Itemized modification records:
• • • • • • •
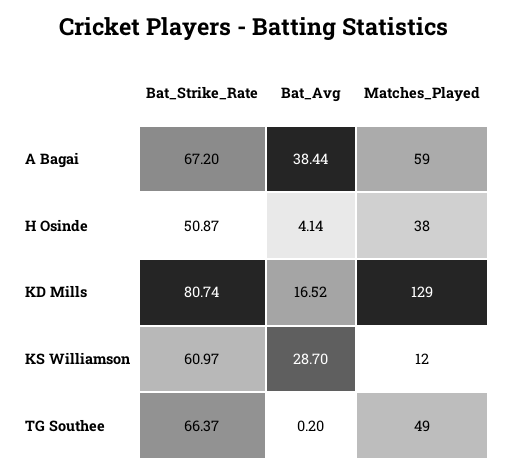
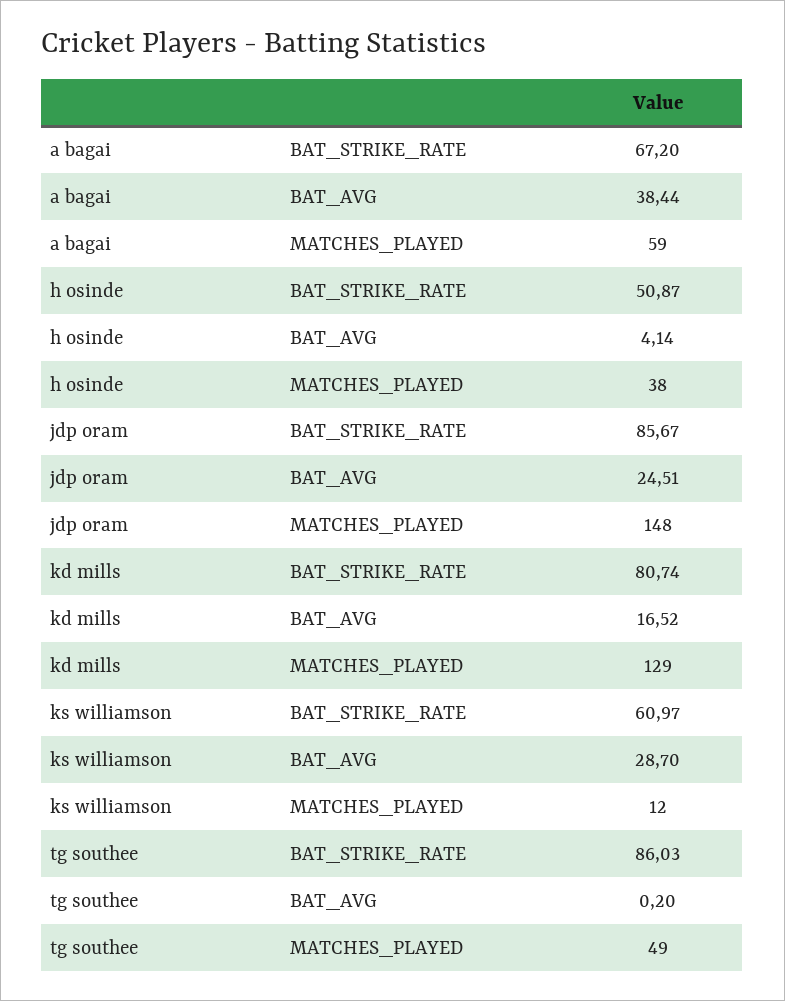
  {
    "Bat_Strike_Rate": {
      "A Bagai": 67.2,
      "H Osinde": 50.87,
      "KD Mills": 80.74,
      "KS Williamson": 60.97,
-     "TG Southee": 66.37
+     "TG Southee": 86.03,
+     "jdp oram": 85.67
    },
    "Bat_Avg": {
      "A Bagai": 38.44,
      "H Osinde": 4.14,
      "KD Mills": 16.52,
      "KS Williamson": 28.7,
-     "TG Southee": 0.2
+     "TG Southee": 0.2,
+     "jdp oram": 24.51
    },
    "Matches_Played": {
      "A Bagai": 59,
      "H Osinde": 38,
      "KD Mills": 129,
      "KS Williamson": 12,
-     "TG Southee": 49
+     "TG Southee": 49,
+     "jdp oram": 148
    }
  }

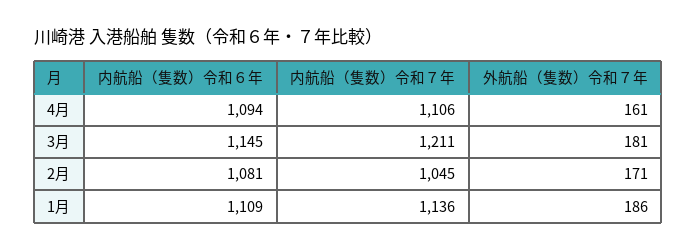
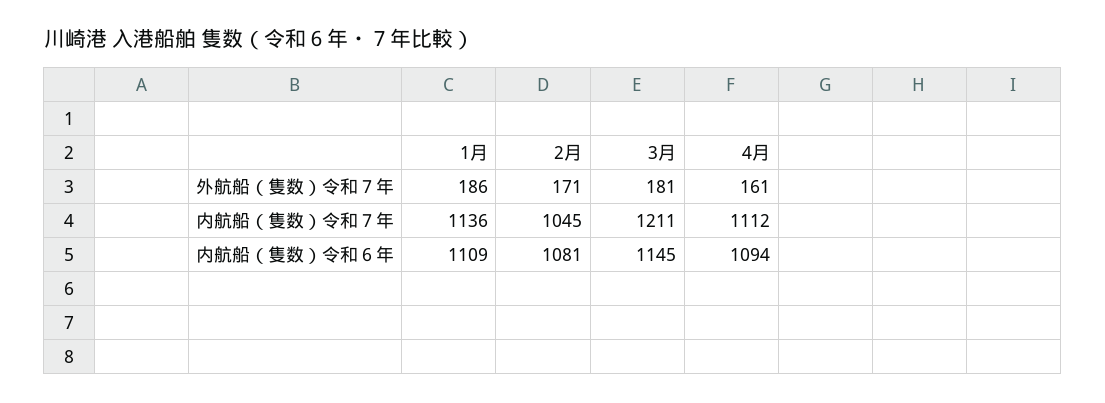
  {
    "内航船（隻数）令和６年": {
      "4月": 1094,
      "3月": 1145,
      "2月": 1081,
      "1月": 1109
    },
    "内航船（隻数）令和７年": {
-     "4月": 1106,
+     "4月": 1112,
      "3月": 1211,
      "2月": 1045,
      "1月": 1136
    },
    "外航船（隻数）令和７年": {
      "4月": 161,
      "3月": 181,
      "2月": 171,
      "1月": 186
    }
  }

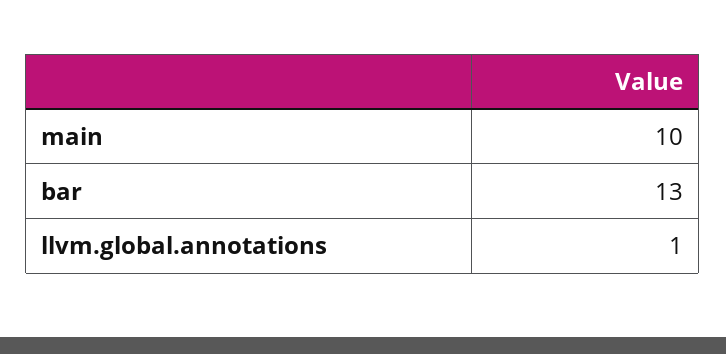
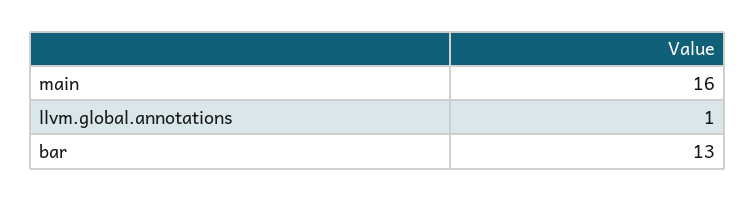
  {
-   "main": 10,
+   "main": 16,
    "bar": 13,
    "llvm.global.annotations": 1
  }

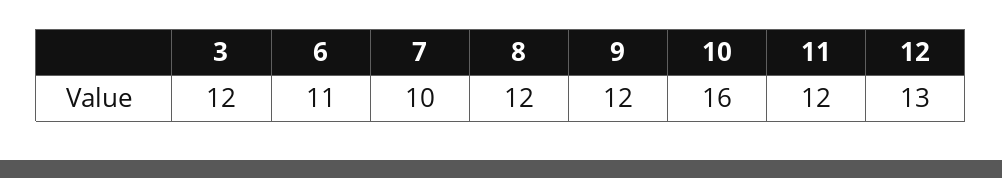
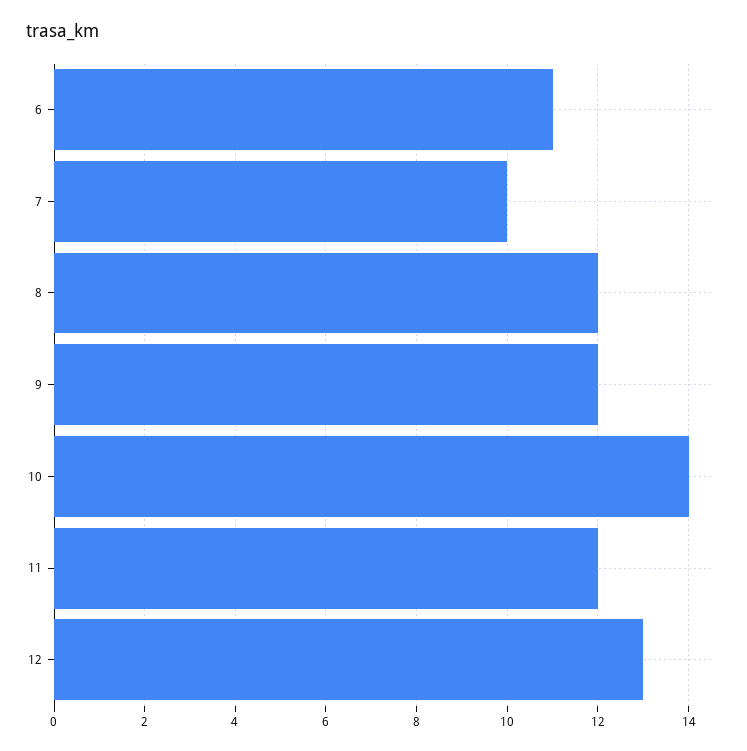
  {
-   "3": 12,
    "6": 11,
    "7": 10,
    "8": 12,
    "9": 12,
-   "10": 16,
+   "10": 14,
    "11": 12,
    "12": 13
  }

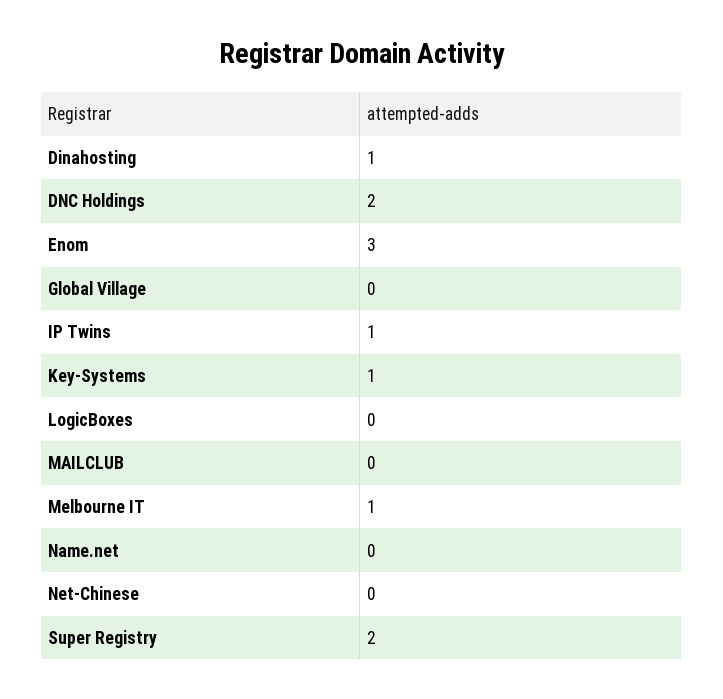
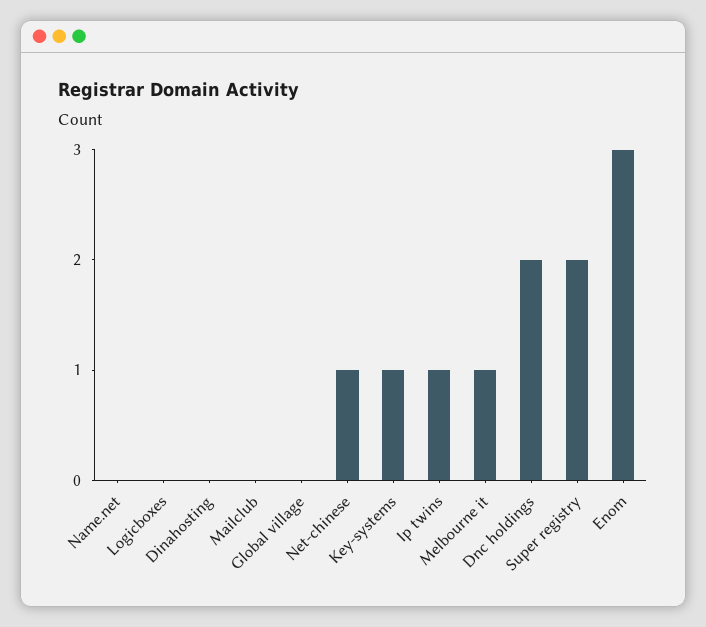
  {
-   "Dinahosting": 1,
+   "Dinahosting": 0,
    "DNC Holdings": 2,
    "Enom": 3,
    "Global Village": 0,
    "IP Twins": 1,
    "Key-Systems": 1,
    "LogicBoxes": 0,
    "MAILCLUB": 0,
    "Melbourne IT": 1,
    "Name.net": 0,
-   "Net-Chinese": 0,
+   "Net-Chinese": 1,
    "Super Registry": 2
  }

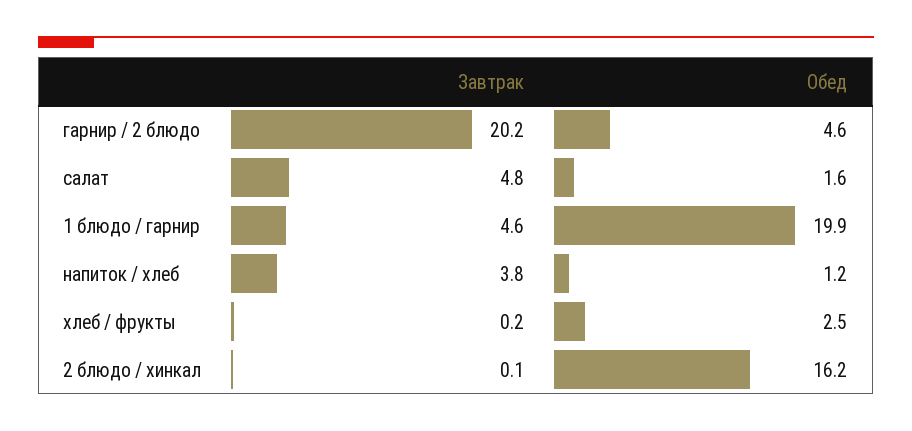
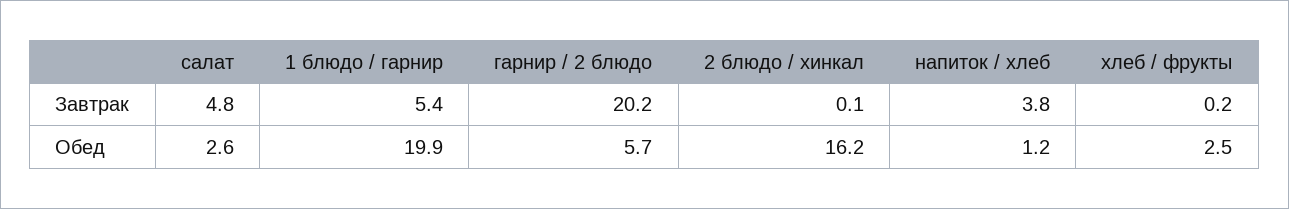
  {
    "Завтрак": {
      "гарнир / 2 блюдо": 20.2,
      "салат": 4.8,
-     "1 блюдо / гарнир": 4.6,
+     "1 блюдо / гарнир": 5.4,
      "напиток / хлеб": 3.8,
      "хлеб / фрукты": 0.2,
      "2 блюдо / хинкал": 0.1
    },
    "Обед": {
-     "гарнир / 2 блюдо": 4.6,
+     "гарнир / 2 блюдо": 5.7,
-     "салат": 1.6,
+     "салат": 2.6,
      "1 блюдо / гарнир": 19.9,
      "напиток / хлеб": 1.2,
      "хлеб / фрукты": 2.5,
      "2 блюдо / хинкал": 16.2
    }
  }

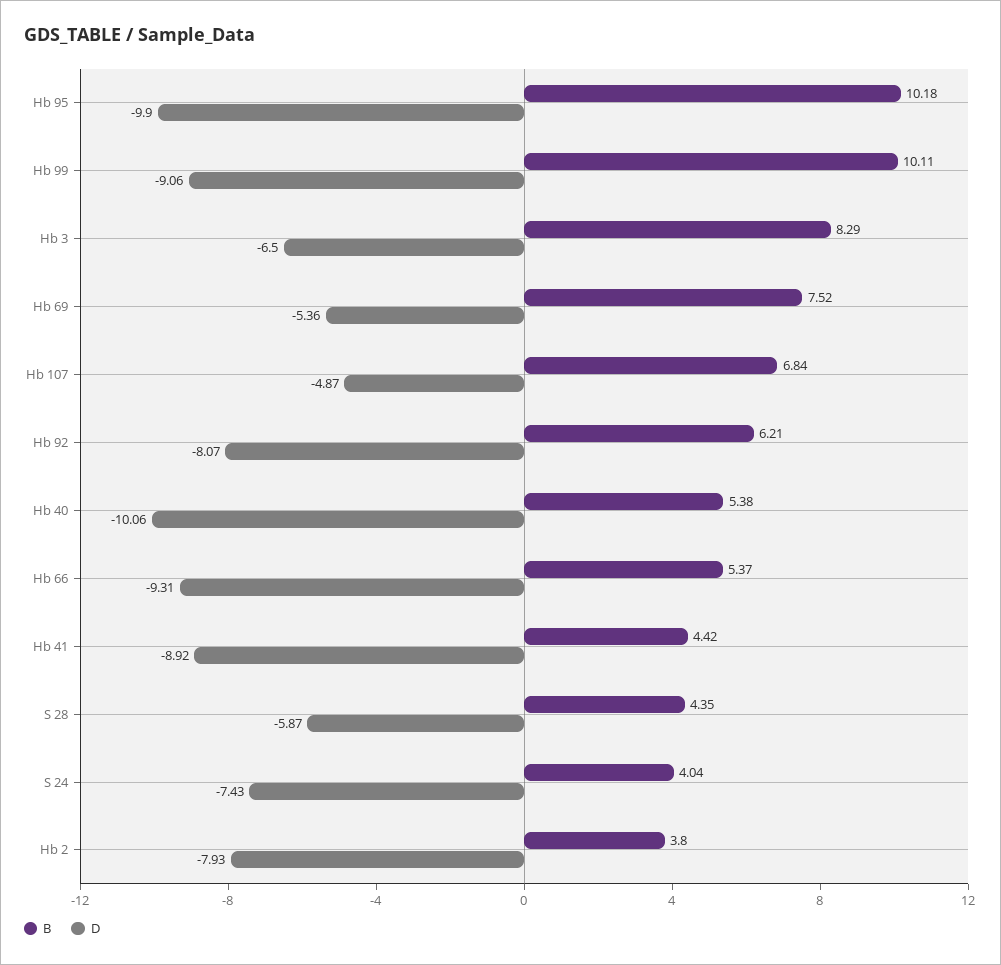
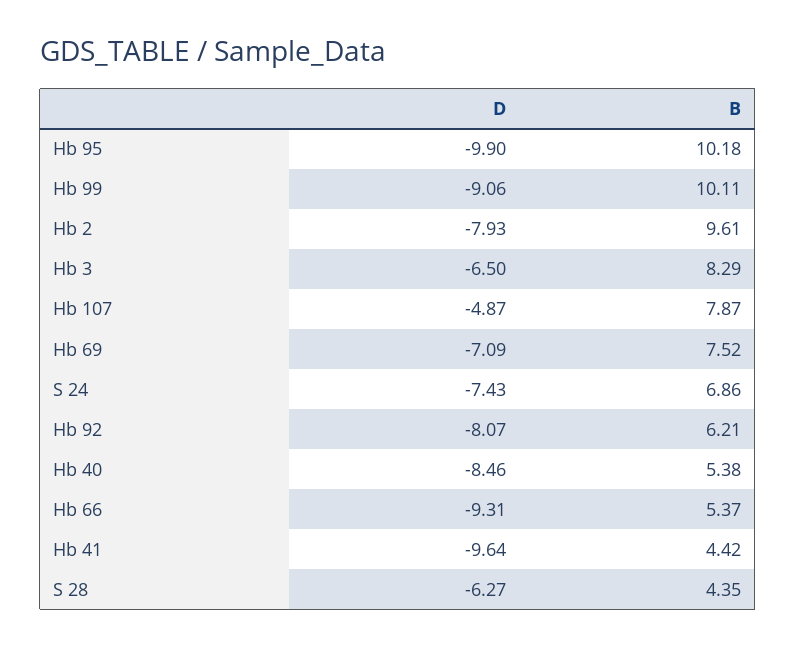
  {
    "B": {
      "Hb 95": 10.18,
      "Hb 99": 10.11,
      "Hb 3": 8.29,
      "Hb 69": 7.52,
-     "Hb 107": 6.84,
+     "Hb 107": 7.87,
      "Hb 92": 6.21,
      "Hb 40": 5.38,
      "Hb 66": 5.37,
      "Hb 41": 4.42,
      "S 28": 4.35,
-     "S 24": 4.04,
+     "S 24": 6.86,
-     "Hb 2": 3.8
+     "Hb 2": 9.61
    },
    "D": {
      "Hb 95": -9.9,
      "Hb 99": -9.06,
      "Hb 3": -6.5,
-     "Hb 69": -5.36,
+     "Hb 69": -7.09,
      "Hb 107": -4.87,
      "Hb 92": -8.07,
-     "Hb 40": -10.06,
+     "Hb 40": -8.46,
      "Hb 66": -9.31,
-     "Hb 41": -8.92,
+     "Hb 41": -9.64,
-     "S 28": -5.87,
+     "S 28": -6.27,
      "S 24": -7.43,
      "Hb 2": -7.93
    }
  }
• • • • • • •
-- Task objective --
All lines in the records with the string "Southee" should be copied out.

-- Reply to the task --
-     "TG Southee": 66.37
+     "TG Southee": 86.03,
-     "TG Southee": 0.2
+     "TG Southee": 0.2,
-     "TG Southee": 49
+     "TG Southee": 49,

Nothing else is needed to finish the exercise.